Hankton v. New Orleans Public Service, Inc.

343 So. 2d 1082 | La. Ct. App. | 1976

SAMUEL, Judge.

Defendant, a public carrier, appeals from a $2,000 judgment (consisting of $1,000 in stipulated medical expenses and $1,000 for pain and suffering) awarded plaintiff, a fare paying passenger, for injuries allegedly sustained by her when she fell while alighting from a defendant bus.1 Plaintiff also appeals seeking an increase in the general damage award.

The only evidence contained in the record relative to the manner in which the accident happened is the testimony of four witnesses, two for the plaintiff and two for the defendant.

Plaintiff testified: She was seated near the rear door of defendant’s Magazine Street bus. When she was near her “stop” she pulled the cord, signaling her intention to get off, the bus driver slowed the vehicle, and she proceeded to the rear door. Holding her baby on her right arm, she pushed the door open with her left hand. While still holding the door handle, she began to descend. When she had one foot on the curb and the other foot on the bottom step of the bus, the bus took off. She immediately let go of the handle and fell away from the bus.

The other witness for plaintiff was driving behind the bus on Magazine Street when the accident happened. He saw plaintiff and her baby fall as she was alighting. She threw the child away from her or she would have fallen on the baby. He stopped his car to help her. He was unable to state whether the bus jerked or if plaintiff made a misstep, but he did see the bus pull off as she was falling.

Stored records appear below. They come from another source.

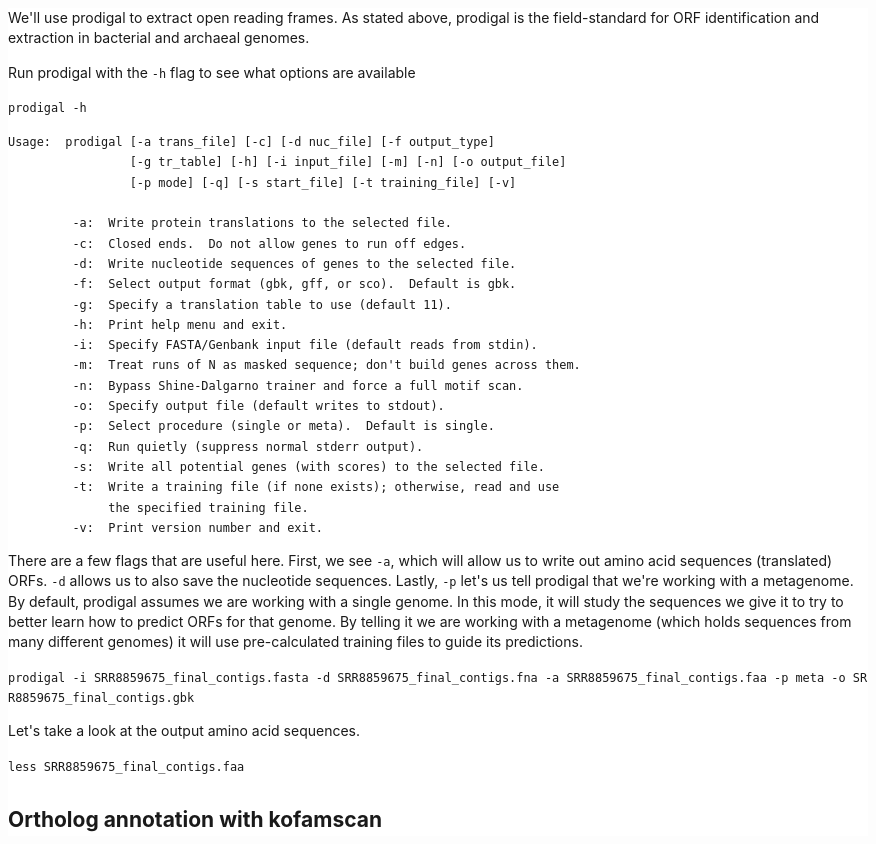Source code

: We'll use prodigal to extract open reading frames.
As stated above, prodigal is the field-standard for ORF identification and extraction in bacterial and archaeal genomes.

Run prodigal with the `-h` flag to see what options are available

```
prodigal -h
```

```
Usage:  prodigal [-a trans_file] [-c] [-d nuc_file] [-f output_type]
                 [-g tr_table] [-h] [-i input_file] [-m] [-n] [-o output_file]
                 [-p mode] [-q] [-s start_file] [-t training_file] [-v]

         -a:  Write protein translations to the selected file.
         -c:  Closed ends.  Do not allow genes to run off edges.
         -d:  Write nucleotide sequences of genes to the selected file.
         -f:  Select output format (gbk, gff, or sco).  Default is gbk.
         -g:  Specify a translation table to use (default 11).
         -h:  Print help menu and exit.
         -i:  Specify FASTA/Genbank input file (default reads from stdin).
         -m:  Treat runs of N as masked sequence; don't build genes across them.
         -n:  Bypass Shine-Dalgarno trainer and force a full motif scan.
         -o:  Specify output file (default writes to stdout).
         -p:  Select procedure (single or meta).  Default is single.
         -q:  Run quietly (suppress normal stderr output).
         -s:  Write all potential genes (with scores) to the selected file.
         -t:  Write a training file (if none exists); otherwise, read and use
              the specified training file.
         -v:  Print version number and exit.
```

There are a few flags that are useful here.
First, we see `-a`, which will allow us to write out amino acid sequences (translated) ORFs.
`-d` allows us to also save the nucleotide sequences.
Lastly, `-p` let's us tell prodigal that we're working with a metagenome.
By default, prodigal assumes we are working with a single genome. 
In this mode, it will study the sequences we give it to try to better learn how to predict ORFs for that genome. 
By telling it we are working with a metagenome (which holds sequences from many different genomes) it will use pre-calculated training files to guide its predictions.

```
prodigal -i SRR8859675_final_contigs.fasta -d SRR8859675_final_contigs.fna -a SRR8859675_final_contigs.faa -p meta -o SRR8859675_final_contigs.gbk
```

Let's take a look at the output amino acid sequences.

```
less SRR8859675_final_contigs.faa
```


## Ortholog annotation with kofamscan
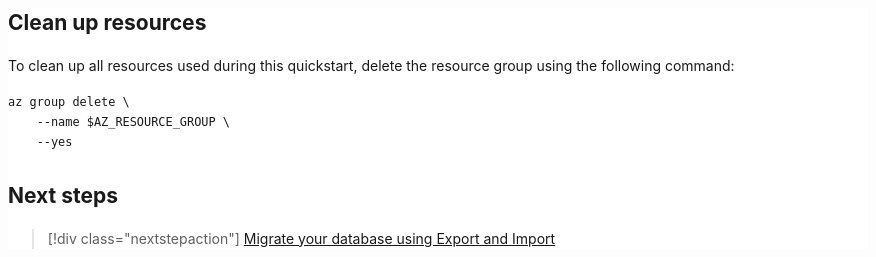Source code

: ## Clean up resources

To clean up all resources used during this quickstart, delete the resource group using the following command:

```azurecli
az group delete \
    --name $AZ_RESOURCE_GROUP \
    --yes
```

## Next steps

> [!div class="nextstepaction"]
> [Migrate your database using Export and Import](./concepts-migrate-import-export.md)

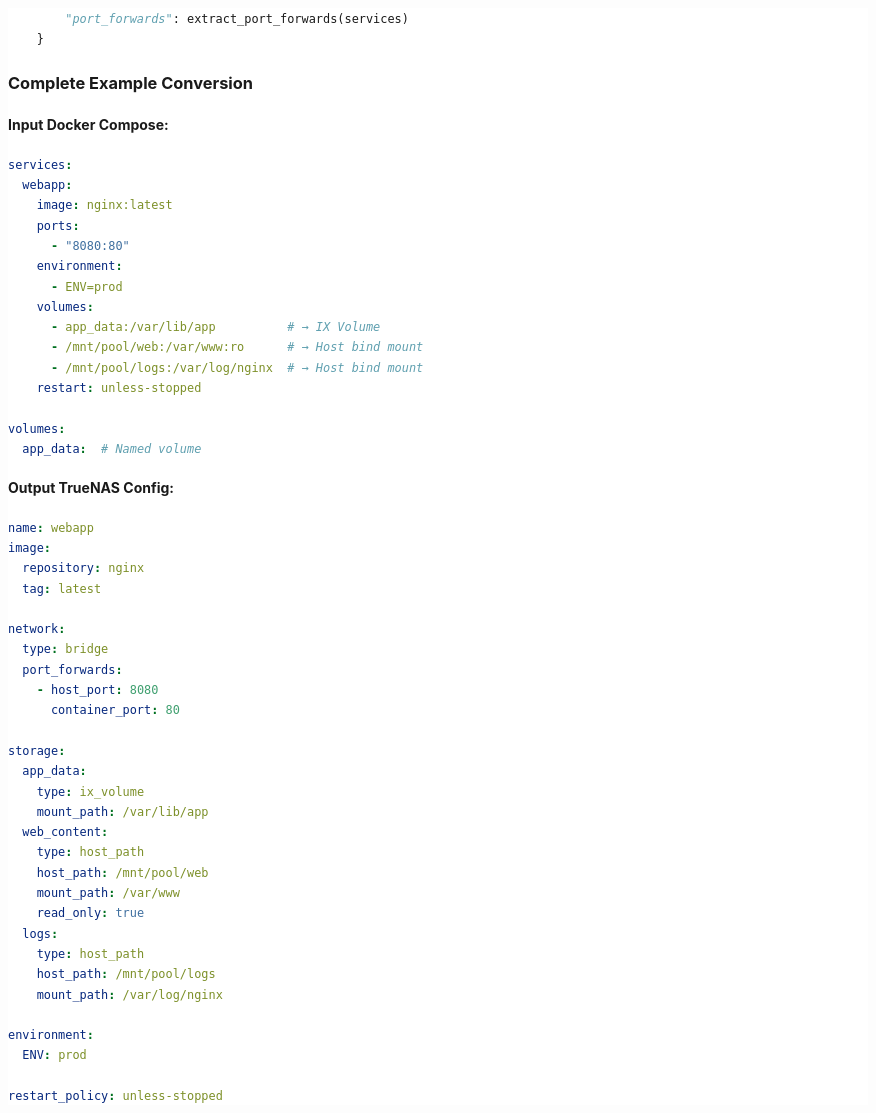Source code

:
 ```python
        "port_forwards": extract_port_forwards(services)
    }
```

### Complete Example Conversion

#### Input Docker Compose:
```yaml
services:
  webapp:
    image: nginx:latest
    ports:
      - "8080:80"
    environment:
      - ENV=prod
    volumes:
      - app_data:/var/lib/app          # → IX Volume
      - /mnt/pool/web:/var/www:ro      # → Host bind mount
      - /mnt/pool/logs:/var/log/nginx  # → Host bind mount
    restart: unless-stopped

volumes:
  app_data:  # Named volume
```

#### Output TrueNAS Config:
```yaml
name: webapp
image:
  repository: nginx
  tag: latest
  
network:
  type: bridge
  port_forwards:
    - host_port: 8080
      container_port: 80
      
storage:
  app_data:
    type: ix_volume
    mount_path: /var/lib/app
  web_content:
    type: host_path
    host_path: /mnt/pool/web
    mount_path: /var/www
    read_only: true
  logs:
    type: host_path  
    host_path: /mnt/pool/logs
    mount_path: /var/log/nginx

environment:
  ENV: prod
  
restart_policy: unless-stopped
```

Defendant’s two witnesses were its claims representative and the manager of its maintenance division. They testified: The accident had not been reported by any of the drivers, none of whom were aware of any such accident. The bus door is designed so that the driver cannot move the bus when the door is open. One bus, which arrived at the scene of the accident at about the time plaintiff testified it had occurred, had reported a defective rear door which had been repaired two days prior to the accident.

Relative to the issue of liability, in his reasons for judgment the trial judge stated he was of the opinion the accident happened as described by the plaintiff. We agree with that conclusion, and under those facts the defendant is clearly liable.

Relative to plaintiff’s request for an increase in the $1,000 award for general damages, the record reveals she was given emergency treatment at a hospital immediately after the accident. About a week later she consulted her own doctor with complaints of pain in the neck area. The doctor noted muscle spasm and severe restriction of motion and tenderness. He diagnosed the injury as severe cervical strain. She remained under the doctor’s treatment for slightly more than two months.

Under our Supreme Court jurisprudence, we cannot substitute our judgment for that of the trial court unless there is an abuse of the much discretion vested in the latter by Civil Code Article 1934(3).2 While the award in this case appears minimal on the evidence in the record, we find no abuse of that discretion.

For the reasons assigned, the judgment appealed from is affirmed.

AFFIRMED.

. Although plaintiff sues both individually and on behalf of her minor child, her petition does not allege, and the record is devoid of any evidence showing, the child was injured in the accident.

. See Lomenick v. Schoeffler, 250 La. 959, 200 So.2d 127; Robinson v. New Orleans Public Service, Inc., La.App., 336 So.2d 933.